First section done. LOVING the colors and the way the yarn is striping. I love self-striping yarn... it's a different project every time, depending on small changes. :)

 














The first several sections woven and advanced. This is the loom from the back. I laid the weaving on top of my laptop, just to be sure it was wide enough for what I'm doing. It is and I was thrilled! :)





















The weaving got to be so long and the cat so interested that I had to roll the warp ends up in the finished cloth and then roll the whole thing up to be able to keep weaving on my laptop table.


















Off the loom!
By the way, this project took at least 4 balls of the yarn which was a slightly chunky yarn. It's Lion Brand Tweeds in Carribean, if you wanted to know. :)

I was NOT as careful about easing the yarn onto the warp threads as I should have been, so my cloth got all scrunched up in weird areas. This necessitated about an hour of sweating, panting, and basically combing and scrunching, pulling and tugging this piece all over the place. I finally got it to where I want it, and it was worth it, but paying attention to begin with would have been much nicer. Practice with a smaller piece if you intend to do the larger ones, so you know what I'm talking about with this. :p

















The loopy/peg ends.
For this, I took the loop off the leftmost peg and placed it over the next peg. Lifted the loop off that peg, placed it over the next, and so on. I removed the pegs as I went.

What was left is this very loosely chained edging, but I worked that out, as well.
















The warp threads, cut ends. Looks intimidating, huh? It's not that bad, I promise.
















So yeah... This needs some serious work. I want my stripes to be more even instead of curvy, and I want my fabric to lie flat.
















It doesn't look as bad from above as it does from the side, but you can see by the wavy lines that it's nowhere close to being even.
















 But it's okay... I fixed it.


















Here's that nice, clean edge I was talking about.
The way you get this is to start with the leftmost loop and the leftmost bottom threads.
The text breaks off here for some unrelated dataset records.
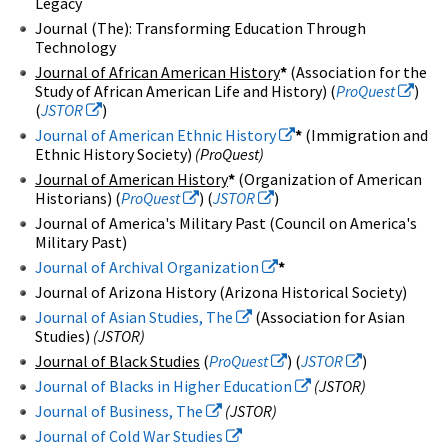
Legacy
Journal (The): Transforming Education Through
Technology
Journal of African American History
*
(Association for the
Study of African American Life and History) (
ProQuest
)
(
JSTOR
)
Journal of American Ethnic History
*
(Immigration and
Ethnic History Society)
(ProQuest)
Journal of American History
*
(Organization of American
Historians) (
ProQuest
) (
JSTOR
)
Journal of America's Military Past (Council on America's
Military Past)
Journal of Archival Organization
*
Journal of Arizona History (Arizona Historical Society)
Journal of Asian Studies, The
(Association for Asian
Studies)
(JSTOR)
Journal of Black Studies
(
ProQuest
) (
JSTOR
)
Journal of Blacks in Higher Education
(JSTOR)
Journal of Business, The
(JSTOR)
Journal of Cold War Studies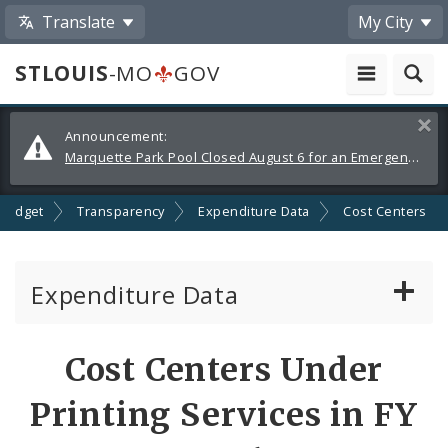
Translate
My City
STLOUIS
-MO
GOV
Alerts
Clos
Announcement:
and
Marquette Park Pool Closed August 6 for an Emergency Repair
Announcements
Budget
Transparency
Expenditure Data
Cost Centers
Expenditure Data
About the Expenditure Data
Cost Centers Under
Funds
Printing Services in FY
Accounts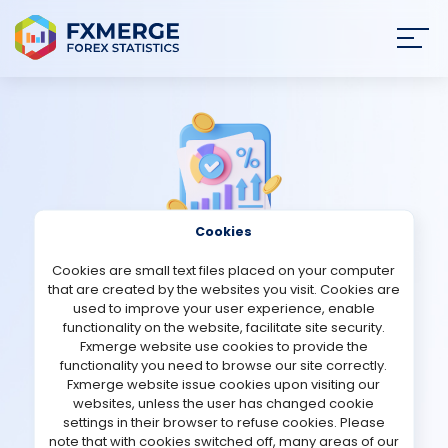
Join
SIGN IN
HOME
NEWS
Cookies
ANALYSIS
Cookies are small text files placed on your computer
Strategies Comments
that are created by the websites you visit. Cookies are
STRATEGIES
used to improve your user experience, enable
functionality on the website, facilitate site security.
Citadel
Fxmerge website use cookies to provide the
COMMUNITY
functionality you need to browse our site correctly.
Fxmerge website issue cookies upon visiting our
Verified Real account
websites, unless the user has changed cookie
REVIEWS
settings in their browser to refuse cookies. Please
note that with cookies switched off, many areas of our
You're going to hold the loop as you carefully tug on the bottom threads together, until the loop rests loosely against the top of the work. Ease the next loop through as you go, if you need to, so it doesn't get caught when you tighten the first threads.  Repeat this process with each thread, in order, being careful not to tug too hard on the cut ends, as that will result in a wavy finish.

At the very end of the finished edge, pull the weaving end through the last loop, tighten that loop, then weave in the end. Practice will make the edge more even, but I think it's a decent second try, if I do say so myself.




















Much flatter and nicer, and by the time I straightened everything out, the piece was a little wider and a good bit longer, which was perfect. 




















If you compare this shot to the one above, you'll notice that the cut ends are a bit shorter than when I started and that the waviness is much more contained. :)
















Moment of truth... does it fit??? (because, you know, I'm a total slacker and didn't measure any of this, just kinda eyeballed it.)  Laptop on, cloth folded over...
















And there's enough for a flap! SCORE!!! *the crowd goes wild*

 













.
Once this is sewn up, it should be PERFECT.  Right side of bag.

















Left side of bag.

















Now I just need a strap and I'm good! I THINK I have enough yarn left to make a short one, which is fine, because I'm short. :)

I'll post pics of the final bag once it's sewn up and I've macramed the warp threads, beaded the trailing warp threads of the strap, and loaded it up. :) Hopefully that will happen sooner, rather than later.